Ia jogar (e ganhar) o Mundial com a África do Sul, mas reformou-se devido a concussões: queria “ser capaz de se lembrar do próprio nome”

Editor
Steve Thompson já se esqueceu do nome da mulher e dos quatro filhos mais do que uma vez, noutras deixou o carro ligado durante horas. Em casa, tem numa caixa as fotografias, a condecoração como cavaleiro da ordem britânica e medalha de vencedor do Mundial de 2003, com a Inglaterra; se a memória não as vê, guarda-as também longe da vista. Alix Popham jogou em dois Campeonatos do Mundo com o País de Gales e sabe que um dia privou com Nelson Mandela: tem uma fotografia do momento, mas não se recorda de o ter vivido, nem de quase todos os 33 jogos que fez pela sua seleção. Ambos retirados do râguebi, relatam episódios de irritação súbita, de raiva vinda não sabem bem de onde em ocasiões triviais do quotidiano.

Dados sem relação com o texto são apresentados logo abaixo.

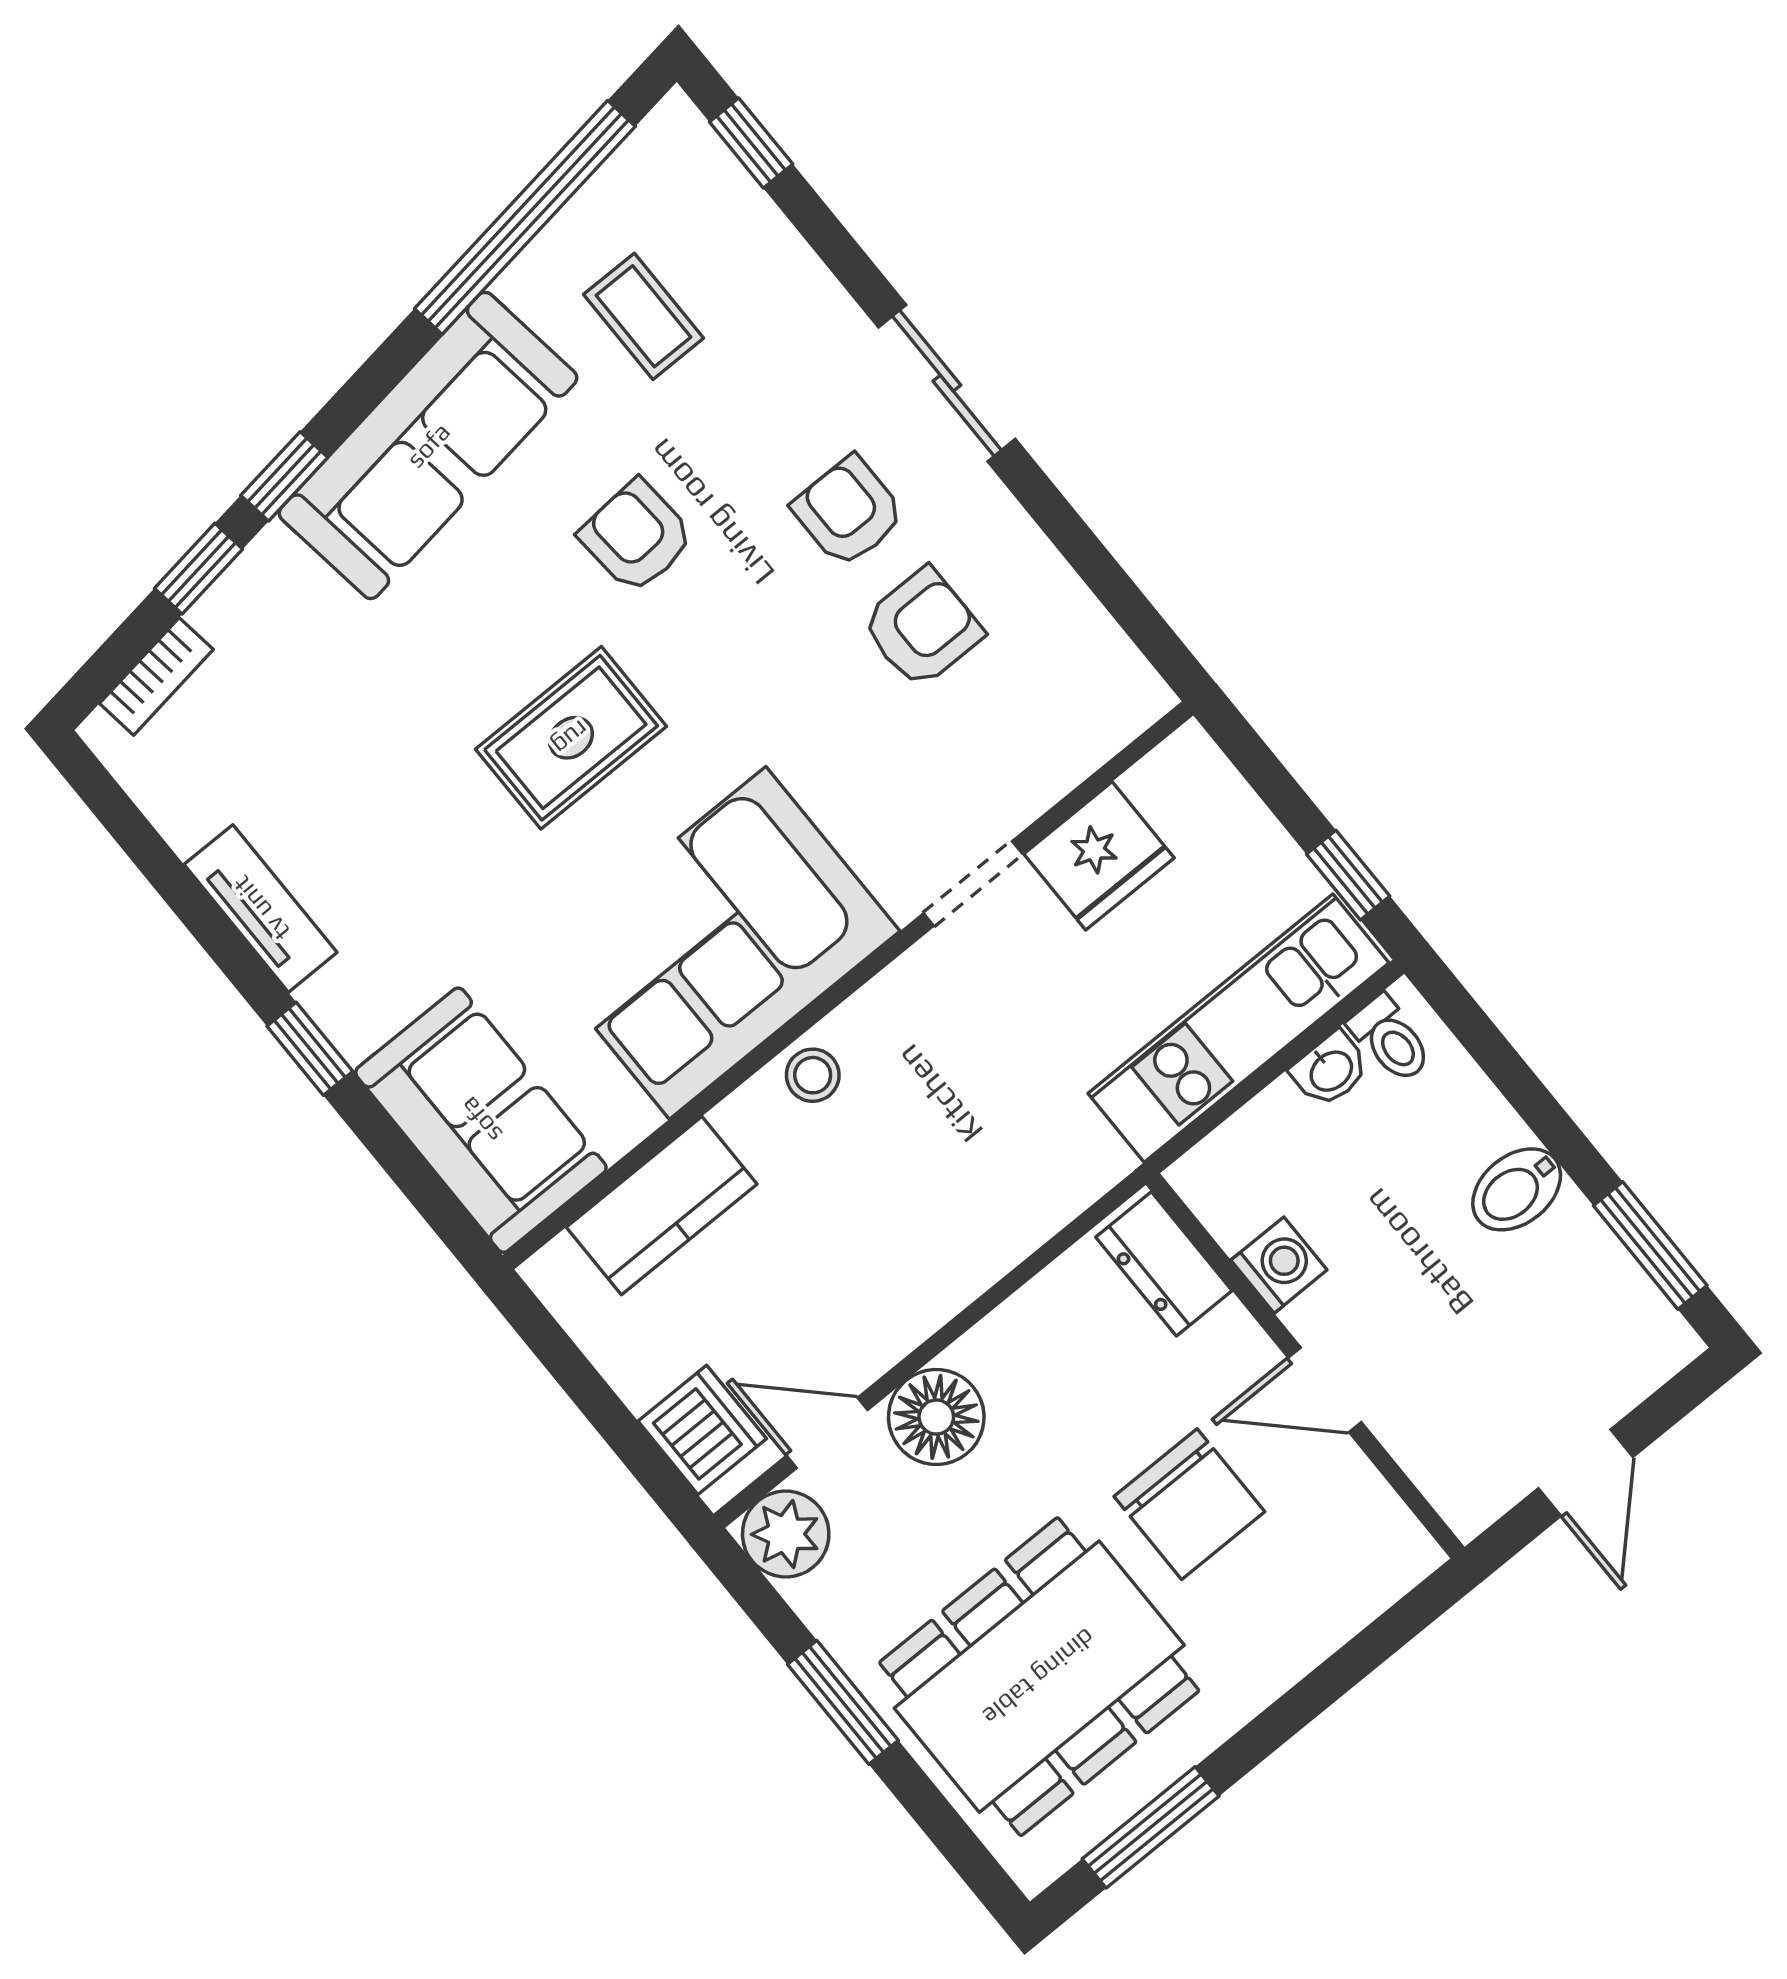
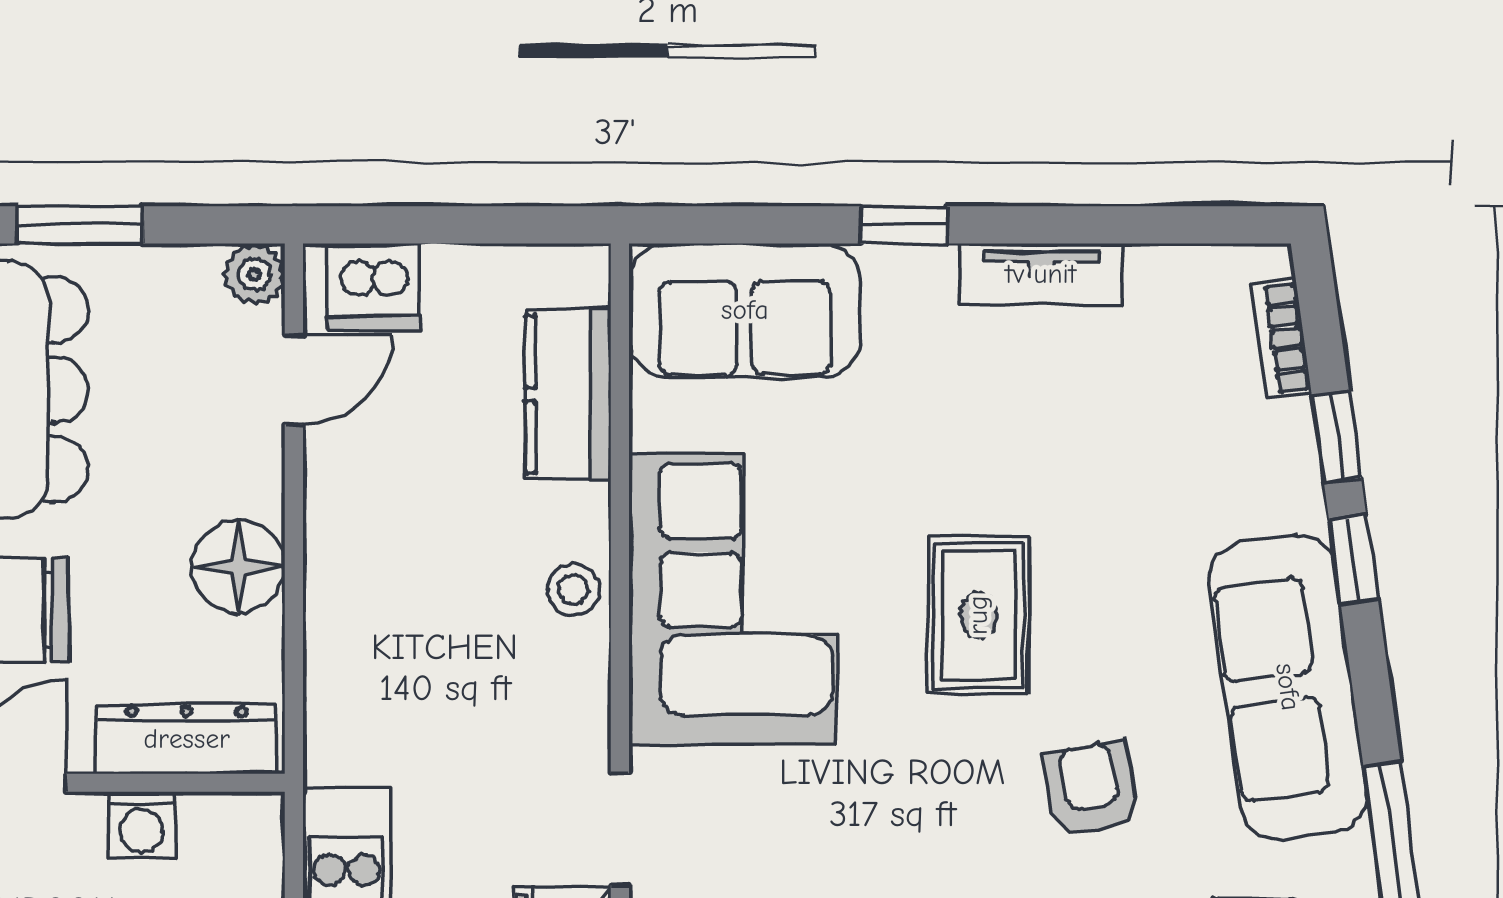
armchair: (637, 536) -> (1090, 789), turned -97
dresser: (1164, 1264) -> (187, 739), width x1.44
floor lamp: (936, 1417) -> (238, 567), moved
plant: (786, 1534) -> (254, 274), width x0.73, depth x0.73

Os dois sofrem de demência, provavelmente também encefalopatia traumática crónica, uma condição neurodegenerativa causada por repetidas pancadas na cabeça que apenas pode ser confirmada post mortem. “Não quero que os meus filhos desistam das suas vidas para cuidarem de mim”, lamentou Thompson à “BBC”. Outrora confessou já ter lidado com pensamentos suicidas. “Comecei a falar com tipos com quem joguei, do meu círculo, e mais de 50% também tem problemas. Muitos foram ao psiquiatra, que lhes diagnosticou uma depressão e lhes receitou comprimidos”, contou Popham, ao “The Guardian”. A memória de cada um do que fizeram no râguebi cinge-se a uma coleção do que lhes contam.
Eles fazem parte de um grupo de 185 antigos jogadores com um processo judicial em curso contra a World Rugby e as federações inglesa e galesa, acusando-as de negligência na proteção de quem joga contra o perigo de concussões, causadas por pancadas dadas na cabeça. O râguebi, desde sempre, é um terreno fértil para que acontecem. Pat Lambie levou muitas e várias provocaram-lhe traumatismos cranianos, em sucessão, quando era um destacado jogador dos springboks, a seleção da África do Sul que se aprontava a ir ao Mundial de 2019. Às tantas, os médicos não lhe “conseguia dizer quais seriam as consequências se sofresse outra pancada na cabeça” e “atiraram a bola” para o seu lado. A decisão que tomou, contou à Tribuna Expresso, foi mais redonda do que oval.
Então com 28 anos, a caminho de ser convocado para um torneio que o seu país conquistaria, retirou-se do râguebi por querer “lembrar-se do seu nome” e “conversar com a família” no futuro. Com repetidas concussões sofridas, Pat Lambie parou. Jogara em dois Mundiais (2011 e 2015) e tinha 56 partidas pelos springboks. Em junho, quando em Portugal com as South Africa Rugby Legends, nem se equipou para jogar amigavelmente contra lendas do râguebi português. Por mais cauteloso que seja e prudente que fossem os adversários, resume o râguebi como “um desporto de contacto, é brutal e é impossível torná-lo completamente seguro”. E Pat Lambie é, provavelmente, o nome mais mediático e o caso do jogador de maior perfil que cedeu (a tempo) ao amolgamento que a modalidade provoca no corpo humano.